» Document text:
◆ ◆ ◆

The Athabasca Oil Sands (AOS) deposits in Alberta, Canada, are estimated to contain approximately 1700 billion barrels of oil of which 170 billion barrels are recoverable with existing technology. Only 20 % of the oil sands are recoverable through surface mining, whereas the remaining 80 % of the oil sands are located at depths (>80m) that require in situ methods. Bitumen is immobile at reservoir temperatures, however when heated to 200°C, it approaches the viscosity of water. To reduce the viscosity of bitumen for recovery, enhanced thermal recovery methods (e.g. steam injection) are used to increase the temperature of the bitumen to decrease its viscosity. The transfer of radiant and advective heat from steam injection well casings to the adjacent aquifer sediments can increase groundwater temperatures, increasing the solubility of some mineral phases. The dissolution of minerals or mobilization of poorly sorbed elements from the sediments may release arsenic and other metal(oid)s to the groundwater. These mobilized elements and heat may be transported down-gradient, away from the injector well, along groundwater flowpaths. This study heated glacial fluvial aquifer sediments from the AOS under controlled laboratory conditions with the objective of gaining a better understanding of the mechanisms for the release of dissolved metal(loid)s and organic compounds to groundwater. Heating of the sediments and water showed a rapid release of As, with As(III) being the dominate mobile species. Other dissolved ions (Ba, Li, Mo, Si and Al) and dissolved organic carbon (including organic acids) were also released, and some of these elements could be useful for tracing groundwater thermal plumes. The information from these thermal tests is capable of identifying the aquifers with the greatest potential for impacting water quality or releasing gases, which would allow these aquifers to be targeted for more intensive monitoring and risk assessment.

◆ ◆ ◆

» Task requirements:
A - Decide whether each statement below agrees with the oil sands text. Answer yes or no for each, and quote the exact words from the oil sands text that settle it.
(i) Most of the oil sands can be recovered through surface mining.
(ii) When heated to 200°C, bitumen approaches the viscosity of water.
(iii) The study heated glacial fluvial aquifer sediments from the AOS under controlled laboratory conditions.
B - Resume the oil sands text, starting after its final sentence.

◆ ◆ ◆

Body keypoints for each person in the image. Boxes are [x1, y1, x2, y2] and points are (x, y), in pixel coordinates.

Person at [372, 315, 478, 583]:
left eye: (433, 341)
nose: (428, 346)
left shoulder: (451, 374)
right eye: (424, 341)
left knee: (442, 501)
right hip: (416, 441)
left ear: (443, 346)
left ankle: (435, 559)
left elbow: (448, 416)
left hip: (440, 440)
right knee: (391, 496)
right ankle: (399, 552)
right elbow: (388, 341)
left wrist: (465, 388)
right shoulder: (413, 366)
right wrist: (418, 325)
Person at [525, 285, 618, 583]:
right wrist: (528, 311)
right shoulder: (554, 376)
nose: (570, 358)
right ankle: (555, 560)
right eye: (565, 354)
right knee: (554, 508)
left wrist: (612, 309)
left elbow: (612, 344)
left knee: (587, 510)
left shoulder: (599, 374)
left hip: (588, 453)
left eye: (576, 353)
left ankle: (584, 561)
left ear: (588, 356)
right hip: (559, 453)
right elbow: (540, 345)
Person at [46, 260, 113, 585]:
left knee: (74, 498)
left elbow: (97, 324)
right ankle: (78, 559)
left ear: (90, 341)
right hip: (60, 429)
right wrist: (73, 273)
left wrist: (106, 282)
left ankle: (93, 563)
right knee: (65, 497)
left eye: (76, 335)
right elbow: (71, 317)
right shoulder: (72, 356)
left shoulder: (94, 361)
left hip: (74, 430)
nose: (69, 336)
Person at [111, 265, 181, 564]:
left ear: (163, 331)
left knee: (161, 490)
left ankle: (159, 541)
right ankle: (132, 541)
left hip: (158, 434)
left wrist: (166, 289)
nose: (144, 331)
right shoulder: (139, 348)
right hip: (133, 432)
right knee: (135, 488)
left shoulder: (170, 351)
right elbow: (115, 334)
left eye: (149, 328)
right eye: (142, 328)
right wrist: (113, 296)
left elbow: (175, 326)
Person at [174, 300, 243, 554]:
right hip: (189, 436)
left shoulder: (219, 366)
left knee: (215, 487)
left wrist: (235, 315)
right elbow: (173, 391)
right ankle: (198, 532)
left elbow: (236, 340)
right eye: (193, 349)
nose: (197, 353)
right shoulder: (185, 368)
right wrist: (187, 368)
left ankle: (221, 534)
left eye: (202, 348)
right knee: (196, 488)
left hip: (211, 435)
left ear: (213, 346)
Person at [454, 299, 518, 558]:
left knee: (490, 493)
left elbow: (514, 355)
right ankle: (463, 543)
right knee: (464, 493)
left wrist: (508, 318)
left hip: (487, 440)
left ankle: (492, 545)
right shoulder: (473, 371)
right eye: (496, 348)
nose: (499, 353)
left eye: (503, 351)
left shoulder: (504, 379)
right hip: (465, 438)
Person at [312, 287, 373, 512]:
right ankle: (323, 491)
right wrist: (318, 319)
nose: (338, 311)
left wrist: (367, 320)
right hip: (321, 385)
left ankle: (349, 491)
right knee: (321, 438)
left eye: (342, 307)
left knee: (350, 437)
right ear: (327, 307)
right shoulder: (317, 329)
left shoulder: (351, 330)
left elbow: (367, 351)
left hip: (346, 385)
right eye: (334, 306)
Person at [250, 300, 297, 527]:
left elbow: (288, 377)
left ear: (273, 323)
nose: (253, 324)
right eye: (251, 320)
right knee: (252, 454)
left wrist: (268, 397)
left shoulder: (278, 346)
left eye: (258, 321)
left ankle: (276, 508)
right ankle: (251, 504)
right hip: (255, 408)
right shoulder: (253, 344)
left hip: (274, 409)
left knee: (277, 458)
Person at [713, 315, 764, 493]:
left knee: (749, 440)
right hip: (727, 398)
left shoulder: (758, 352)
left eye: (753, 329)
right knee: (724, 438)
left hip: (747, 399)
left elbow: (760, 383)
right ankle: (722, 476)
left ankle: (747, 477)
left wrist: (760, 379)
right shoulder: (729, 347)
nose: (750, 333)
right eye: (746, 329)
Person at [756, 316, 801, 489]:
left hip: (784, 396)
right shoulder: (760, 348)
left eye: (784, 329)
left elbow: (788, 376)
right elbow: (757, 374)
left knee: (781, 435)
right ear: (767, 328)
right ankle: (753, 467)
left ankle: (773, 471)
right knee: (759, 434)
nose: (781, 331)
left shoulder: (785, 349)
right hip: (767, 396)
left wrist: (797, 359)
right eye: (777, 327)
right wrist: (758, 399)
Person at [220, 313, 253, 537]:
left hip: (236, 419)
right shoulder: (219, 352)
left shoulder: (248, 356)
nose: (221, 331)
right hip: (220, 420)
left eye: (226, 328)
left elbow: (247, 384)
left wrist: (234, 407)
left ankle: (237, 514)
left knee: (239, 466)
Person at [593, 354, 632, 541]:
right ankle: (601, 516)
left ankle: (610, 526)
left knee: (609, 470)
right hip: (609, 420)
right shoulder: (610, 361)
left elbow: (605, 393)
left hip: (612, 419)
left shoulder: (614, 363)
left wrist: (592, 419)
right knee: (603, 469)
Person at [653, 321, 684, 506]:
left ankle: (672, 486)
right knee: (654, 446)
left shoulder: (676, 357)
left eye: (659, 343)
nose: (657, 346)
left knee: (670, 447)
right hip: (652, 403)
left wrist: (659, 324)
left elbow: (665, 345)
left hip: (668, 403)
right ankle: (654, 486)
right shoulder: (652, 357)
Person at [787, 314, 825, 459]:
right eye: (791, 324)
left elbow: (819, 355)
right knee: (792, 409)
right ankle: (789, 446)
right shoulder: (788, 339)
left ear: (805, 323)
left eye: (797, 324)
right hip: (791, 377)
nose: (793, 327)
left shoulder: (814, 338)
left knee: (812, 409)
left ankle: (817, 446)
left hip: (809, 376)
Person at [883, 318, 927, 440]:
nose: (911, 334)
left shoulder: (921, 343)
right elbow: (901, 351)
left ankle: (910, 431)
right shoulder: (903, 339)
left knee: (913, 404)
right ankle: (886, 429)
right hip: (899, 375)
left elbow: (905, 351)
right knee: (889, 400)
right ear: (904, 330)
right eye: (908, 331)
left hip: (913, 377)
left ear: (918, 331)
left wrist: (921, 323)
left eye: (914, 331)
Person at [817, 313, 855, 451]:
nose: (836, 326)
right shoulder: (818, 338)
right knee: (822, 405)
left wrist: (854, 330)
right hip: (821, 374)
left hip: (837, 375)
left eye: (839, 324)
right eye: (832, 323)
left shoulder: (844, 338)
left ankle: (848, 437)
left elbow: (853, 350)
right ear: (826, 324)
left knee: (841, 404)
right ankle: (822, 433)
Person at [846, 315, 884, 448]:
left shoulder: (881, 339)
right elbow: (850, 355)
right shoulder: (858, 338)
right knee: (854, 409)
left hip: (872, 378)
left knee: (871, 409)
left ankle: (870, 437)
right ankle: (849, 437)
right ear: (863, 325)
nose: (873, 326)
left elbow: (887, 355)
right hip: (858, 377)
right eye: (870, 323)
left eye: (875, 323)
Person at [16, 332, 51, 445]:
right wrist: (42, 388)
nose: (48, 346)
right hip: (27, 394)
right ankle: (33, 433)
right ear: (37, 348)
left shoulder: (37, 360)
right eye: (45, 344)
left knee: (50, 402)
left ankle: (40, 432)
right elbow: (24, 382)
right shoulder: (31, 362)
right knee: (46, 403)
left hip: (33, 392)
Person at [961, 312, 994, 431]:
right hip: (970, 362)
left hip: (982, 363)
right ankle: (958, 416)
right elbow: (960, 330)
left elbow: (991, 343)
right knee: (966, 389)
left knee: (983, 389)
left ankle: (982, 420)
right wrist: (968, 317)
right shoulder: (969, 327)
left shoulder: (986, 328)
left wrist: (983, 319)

◆ ◆ ◆

» Answers to the exercises:
A -
(i) No: "Only 20 % of the oil sands are recoverable through surface mining"
(ii) Yes: "when heated to 200°C, it approaches the viscosity of water"
(iii) Yes: "This study heated glacial fluvial aquifer sediments from the AOS under controlled laboratory conditions"

B -
Michael Moncur, PhD, Water Management, InnoTech Alberta, Calgary, AB, Canada
Mike is a Hydrogeochemist at InnoTech Alberta. He holds a BSc. (Geology), MSc. (Hydrogeology) and a Ph.D. (geochemistry) from the University of Waterloo. His is interested in water-rock interaction and the release and transport of metals in groundwater and surface water environments. Mike incorporates geochemical, mineralogical, isotopic, biological, modeling and physical processes to develop strategies for the sustainable management of water resources. His recent research includes geochemical investigations on impacts to groundwater from surface and in situ oil sands mines, base metal and diamond mines, as well as tracing pharmaceuticals and artificial sweeteners in groundwater and surface water.
Jean Birks, PhD, Water Management, InnoTech Alberta, Calgary, AB, Canada
Dr. Birks’s expertise is in the development and application of isotope tracer techniques to better understand the hydrological cycle. Specific projects have focused on aquitards as groundwater archives, paleogroundwaters as indicators of climate change, groundwater inputs to saline lakes, hydroclimate variability in Western Canada, geochemical modeling of surface and groundwater evolution, isotope tracing of water yield and chemical loadings in the Athabasca oil sands region. She is an adjunct professor at the University of Waterloo, former chair of the CGU Committee on Isotope Tracers, and coordinator of the Canadian Network for Isotopes in Precipitation.
John Gibson, PhD, Water Management, InnoTech Alberta, Victoria, BC, Canada
Dr. Gibson is a Senior Research Scientist and Team Lead for Water Management, InnoTech Alberta as well as a Research Professor affiliated with University of Victoria, Department of Geography. He is a specialist in isotope tracer techniques with extensive experience in regional, national and international water projects. Dr. Gibson is Past President of the International Commission on Tracers of the International Association of Hydrological Sciences, is founding member of the Canadian Geophysical Union – Committee on Isotopic Tracers, and has been employed to coordinate research programs on behalf of Environment Canada, the IAEA, and the Australian Nuclear Science and Technology Organization.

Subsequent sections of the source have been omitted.